[Text segment Boundary: Start]

Function sub_1800013A0 with LoadLibraryW and GetProcAddress functions
The module gdiplus.dll is loaded into the process memory address space. Gdiplus.dll is an important module, containing libraries that support the GDI Window Manager, in the Microsoft Windows OS.
Runtime execution of function sub_1800013A0
The module gdiplus.dll is executed in the last function of the malware loader. This is the first instance in which the unpacked MZ payload is used directly by the loader. Hence, the loading of this module appears suspicious. Also, an unusual base address (0x1d54fd0000) is assigned to the loaded gdiplus.dll module.
Unusual base address assigned to gdiplus.dll
By further examining the suspicious memory, it was found that the address is a mapped page with RWX permission in the loader address space. This is a classic use case of hollowing where the module content is replaced with unpacked malicious artifacts.
Address as a mapped page with RWX permission
But in our analysis so far we have not come across any code that does the hollowing. Then how did the malware change the contents of the gdiplus.dll? Interestingly this is where the malware developer decided to get creative! The hooking seen earlier is responsible for hollowing the loaded module with the unpacked payload. More details about the same are covered in the following section.
As seen in the previous section, the malware hooks 3 specific APIs:
The API selection is not random. The internal working of loading any DLL via LoadLibrary API uses the 3 functions mentioned above. Hooking these functions gives the malware the flexibility to deploy the unpacked payload covertly. This feature makes it difficult for researchers to hunt the main payload.
The detour function at 0x180001D4C is used to hook function NtMapViewOfSection, which lays the groundwork for hollowing the loaded module (in this case, gdiplus.dll) with the unpacked Bumblebee binary. The detour function is capable of the following actions:
- Section object creation via NtCreateSection API
- Mapping of the view of gdiplus.dll to loader address space via NtMapViewOfSection
- Writing the unpacked payload into the mapped view of gdiplus.dll
- Deallocating heap memory that holds unpacked payload from earlier steps
The implementation of the detour function at 0x180001D4C, shows the use of a pointer to the NtCreateSection API, for creating a section object to be used later in mapping the gdiplus.dll module.
Pointer to NtCreateSection API
After creating a section object, the detour function calls NtMapViewOfSection, via a pointer. Now the view for the section is created by the system. The function sub_180002E74 is responsible for filling the mapped view with an unpacked payload.
Pointer to NtMapViewOfSection along with sub_180002E74 function
The address of the mapped view, returned by NtMapViewOfSection pointer in the loader process, which is 0x1D54F5D0000, is the same address seen while examining the process modules.
Address of the mapped view returned by NtMapViewOfSection
Unusual base address assigned to “gdiplus.dll” as seen earlier
The mapped view starts from 0x1D54F5D0000. The loader dumps the unpacked payload here, hollowing gdiplus.dll. Hence, the final Bumblebee payload stays hidden inside the loaded module gdiplus.dll.

[Text segment Boundary: End]

(Using the information)
a) Decide whether each statement below agrees with the Bumblebee loader analysis above. Answer yes or no for each and quote the text's deciding words exactly: (i) The malware picked the three APIs it hooks at random. (ii) The suspicious address is a mapped page with RWX permission. (iii) The function sub_180002E74 creates the section object.
b) Using the Bumblebee loader analysis above, explain in one to three sentences why the malware hooks those particular three APIs.

[Listed records Boundary: Start]

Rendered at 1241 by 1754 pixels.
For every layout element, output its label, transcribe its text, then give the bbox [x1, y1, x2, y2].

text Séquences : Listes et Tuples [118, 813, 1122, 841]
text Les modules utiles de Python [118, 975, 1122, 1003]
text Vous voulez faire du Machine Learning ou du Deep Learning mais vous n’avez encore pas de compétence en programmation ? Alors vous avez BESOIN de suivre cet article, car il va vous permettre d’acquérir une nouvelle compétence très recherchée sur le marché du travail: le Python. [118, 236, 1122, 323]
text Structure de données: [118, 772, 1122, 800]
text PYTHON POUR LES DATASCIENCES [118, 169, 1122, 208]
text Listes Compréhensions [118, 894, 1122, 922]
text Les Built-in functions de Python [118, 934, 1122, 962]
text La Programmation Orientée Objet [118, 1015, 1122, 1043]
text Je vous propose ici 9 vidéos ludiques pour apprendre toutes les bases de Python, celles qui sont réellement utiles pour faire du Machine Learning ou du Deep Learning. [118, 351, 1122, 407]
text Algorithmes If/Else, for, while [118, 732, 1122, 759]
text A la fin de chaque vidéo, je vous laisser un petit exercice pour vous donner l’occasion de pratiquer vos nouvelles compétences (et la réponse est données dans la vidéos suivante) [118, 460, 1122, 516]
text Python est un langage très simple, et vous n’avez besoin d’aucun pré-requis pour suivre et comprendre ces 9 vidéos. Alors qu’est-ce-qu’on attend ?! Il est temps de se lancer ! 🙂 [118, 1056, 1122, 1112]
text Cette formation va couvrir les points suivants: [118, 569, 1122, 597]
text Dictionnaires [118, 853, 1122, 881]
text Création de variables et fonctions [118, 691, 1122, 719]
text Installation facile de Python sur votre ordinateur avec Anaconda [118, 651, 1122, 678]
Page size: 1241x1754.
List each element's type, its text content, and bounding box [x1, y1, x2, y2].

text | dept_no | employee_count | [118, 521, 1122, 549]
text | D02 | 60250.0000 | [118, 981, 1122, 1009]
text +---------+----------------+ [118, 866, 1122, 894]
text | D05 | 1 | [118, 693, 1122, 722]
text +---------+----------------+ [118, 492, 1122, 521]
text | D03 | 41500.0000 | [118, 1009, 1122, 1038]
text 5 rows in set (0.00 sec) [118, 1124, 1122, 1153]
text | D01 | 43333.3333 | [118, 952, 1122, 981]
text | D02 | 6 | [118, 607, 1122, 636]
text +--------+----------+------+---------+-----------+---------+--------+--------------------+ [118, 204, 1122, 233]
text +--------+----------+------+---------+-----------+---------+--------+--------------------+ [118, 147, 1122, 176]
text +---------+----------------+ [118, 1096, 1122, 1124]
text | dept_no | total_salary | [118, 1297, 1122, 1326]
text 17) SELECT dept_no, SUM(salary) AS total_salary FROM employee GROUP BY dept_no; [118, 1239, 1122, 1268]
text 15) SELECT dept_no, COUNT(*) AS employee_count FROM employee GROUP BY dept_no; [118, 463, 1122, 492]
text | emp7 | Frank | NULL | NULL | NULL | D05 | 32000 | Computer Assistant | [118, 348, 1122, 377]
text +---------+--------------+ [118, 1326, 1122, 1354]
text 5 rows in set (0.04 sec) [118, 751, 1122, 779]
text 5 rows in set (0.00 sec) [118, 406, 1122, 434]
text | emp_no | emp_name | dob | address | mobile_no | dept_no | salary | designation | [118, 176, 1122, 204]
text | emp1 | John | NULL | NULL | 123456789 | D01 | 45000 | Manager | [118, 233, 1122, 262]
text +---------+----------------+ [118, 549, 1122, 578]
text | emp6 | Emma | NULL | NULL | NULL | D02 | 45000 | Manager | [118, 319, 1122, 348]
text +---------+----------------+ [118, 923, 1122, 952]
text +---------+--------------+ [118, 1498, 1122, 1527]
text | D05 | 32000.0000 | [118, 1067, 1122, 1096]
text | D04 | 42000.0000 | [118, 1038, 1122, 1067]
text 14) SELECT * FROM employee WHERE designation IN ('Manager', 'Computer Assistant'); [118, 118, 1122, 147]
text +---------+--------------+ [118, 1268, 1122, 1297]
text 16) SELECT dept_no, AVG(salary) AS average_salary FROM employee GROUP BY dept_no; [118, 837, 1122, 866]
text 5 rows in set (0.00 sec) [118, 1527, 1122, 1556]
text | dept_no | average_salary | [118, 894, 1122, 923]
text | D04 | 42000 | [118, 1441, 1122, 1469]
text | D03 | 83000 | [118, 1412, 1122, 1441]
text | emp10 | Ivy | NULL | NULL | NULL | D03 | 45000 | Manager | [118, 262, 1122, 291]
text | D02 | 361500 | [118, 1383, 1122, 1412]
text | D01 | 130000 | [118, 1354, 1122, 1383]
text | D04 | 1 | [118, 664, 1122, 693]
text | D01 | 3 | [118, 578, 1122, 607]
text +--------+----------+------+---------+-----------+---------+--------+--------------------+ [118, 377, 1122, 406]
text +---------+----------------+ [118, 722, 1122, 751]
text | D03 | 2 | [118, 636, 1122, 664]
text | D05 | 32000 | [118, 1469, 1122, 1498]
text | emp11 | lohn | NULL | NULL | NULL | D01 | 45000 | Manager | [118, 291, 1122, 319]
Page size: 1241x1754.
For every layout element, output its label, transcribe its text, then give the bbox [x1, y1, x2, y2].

[Listed records Boundary: End]

(Answers to the exercise)
a)
(i) No: "The API selection is not random."
(ii) Yes: "the address is a mapped page with RWX permission in the loader address space."
(iii) No: "The function sub_180002E74 is responsible for filling the mapped view with an unpacked payload."

b) Loading any DLL through the LoadLibrary API relies internally on those three functions. Hooking them lets the malware deploy the unpacked payload covertly, which makes the main payload hard for researchers to hunt.